When Markowitz asked how much was being budgeted for purchase and renovation, Holden would not reveal any figures, noting that negotiations were still in progress. Markowitz said he plans to examine the draft of the capital plan very carefully, looking for a $60 million to $100 million item — his estimate of the combined cost — in the schools budget.

Finally, Markowitz returned to the issue of class size, which was brought up by every parent who spoke: “We are already sensing, quite candidly, the 560 number is a little higher than we would have calculated for the same space.”

Percudani responded that it is a ballpark figure that will likely change by the time the school is built.

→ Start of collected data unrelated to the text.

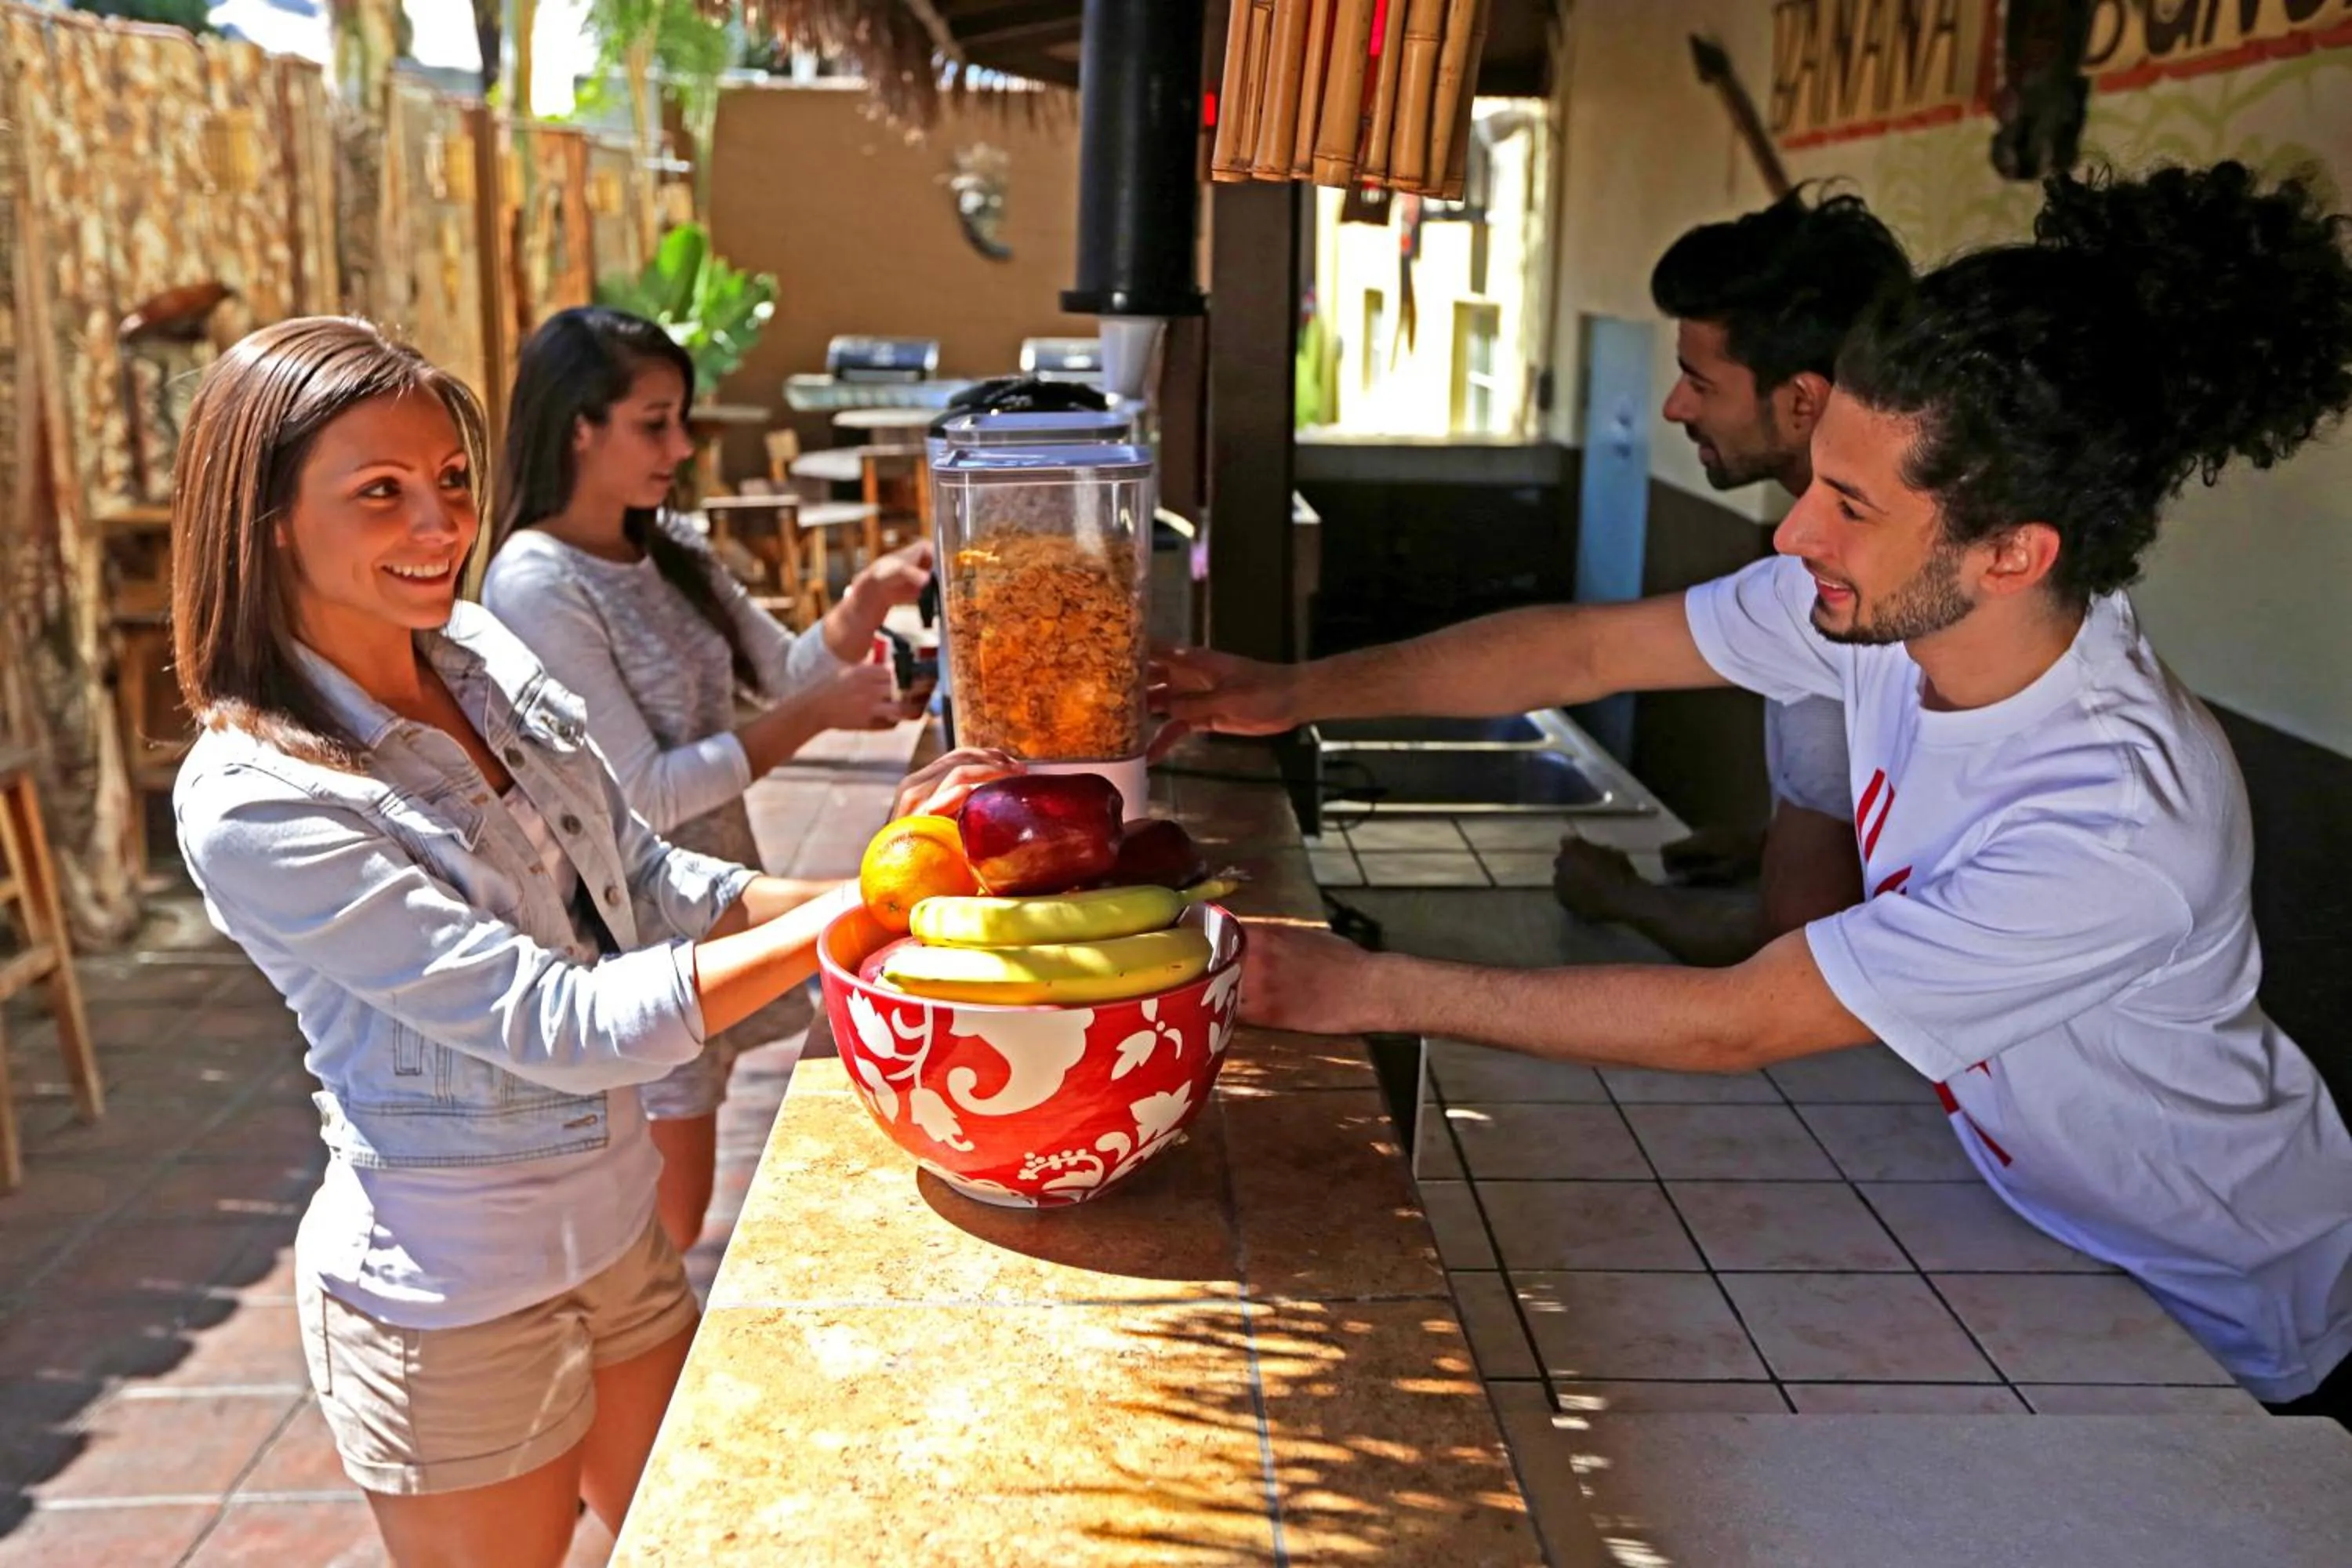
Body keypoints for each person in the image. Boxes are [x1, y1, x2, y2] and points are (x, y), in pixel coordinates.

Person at [1157, 162, 2352, 1421]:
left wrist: (1371, 988)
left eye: (1849, 505)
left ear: (2012, 553)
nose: (1796, 538)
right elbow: (1588, 650)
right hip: (2063, 1238)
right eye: (1819, 478)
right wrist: (1290, 692)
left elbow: (1738, 1020)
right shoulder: (1886, 618)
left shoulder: (2110, 819)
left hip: (2258, 1313)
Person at [170, 316, 1013, 1563]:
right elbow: (554, 1025)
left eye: (451, 482)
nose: (439, 526)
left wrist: (899, 878)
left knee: (703, 1543)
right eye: (381, 493)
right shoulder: (258, 797)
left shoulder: (475, 661)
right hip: (450, 1304)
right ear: (271, 520)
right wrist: (871, 908)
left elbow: (647, 878)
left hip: (620, 1245)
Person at [482, 306, 934, 1251]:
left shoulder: (668, 548)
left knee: (665, 1218)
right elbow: (635, 794)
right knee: (664, 1224)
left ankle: (620, 1369)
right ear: (578, 426)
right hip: (630, 942)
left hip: (716, 903)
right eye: (655, 422)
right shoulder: (534, 583)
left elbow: (782, 672)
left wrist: (866, 601)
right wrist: (819, 715)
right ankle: (613, 1384)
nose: (681, 445)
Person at [1553, 189, 1910, 965]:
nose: (1676, 406)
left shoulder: (1856, 603)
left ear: (1801, 401)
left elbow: (1786, 954)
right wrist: (1764, 845)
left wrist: (1619, 897)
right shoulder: (1838, 577)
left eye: (1700, 381)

Several people asked about the future of a possible school at 75 Morton St. in the West Village. One parent asked the S.C.A. to visit the site and consider using it for a school. Holden said it would require negotiations, and Percudani said all buildings must meet the seismic code, and most buildings are not suitable for schools. Markowitz asked why the city did not put in a bid when the building was on the market in August. The answer was that the building, which is owned by the state, is not for sale. However, the Empire State Development Corporation, earlier this year, in fact, had issued a request for proposals, or R.F.P., for developers for 75 Morton St. — but then taken the property off the market.

The 45-day public comment period for the Foundling school proposal began on Oct. 6, when the S.C.A. published a notice of filing. The environmental impact of the school is currently being evaluated. The public can provide comments to the S.C.A. before Nov. 20; Holden said all comments will be considered when a decision is made to move forward into the second phase. After all the comments have been received, the proposed school must be approved by the mayor and City Council. Comments may be sent to the attention of Ross J. Holden, New York City School Construction Authority, 30-30 Thomson Ave., Long Island City, N.Y., 11101.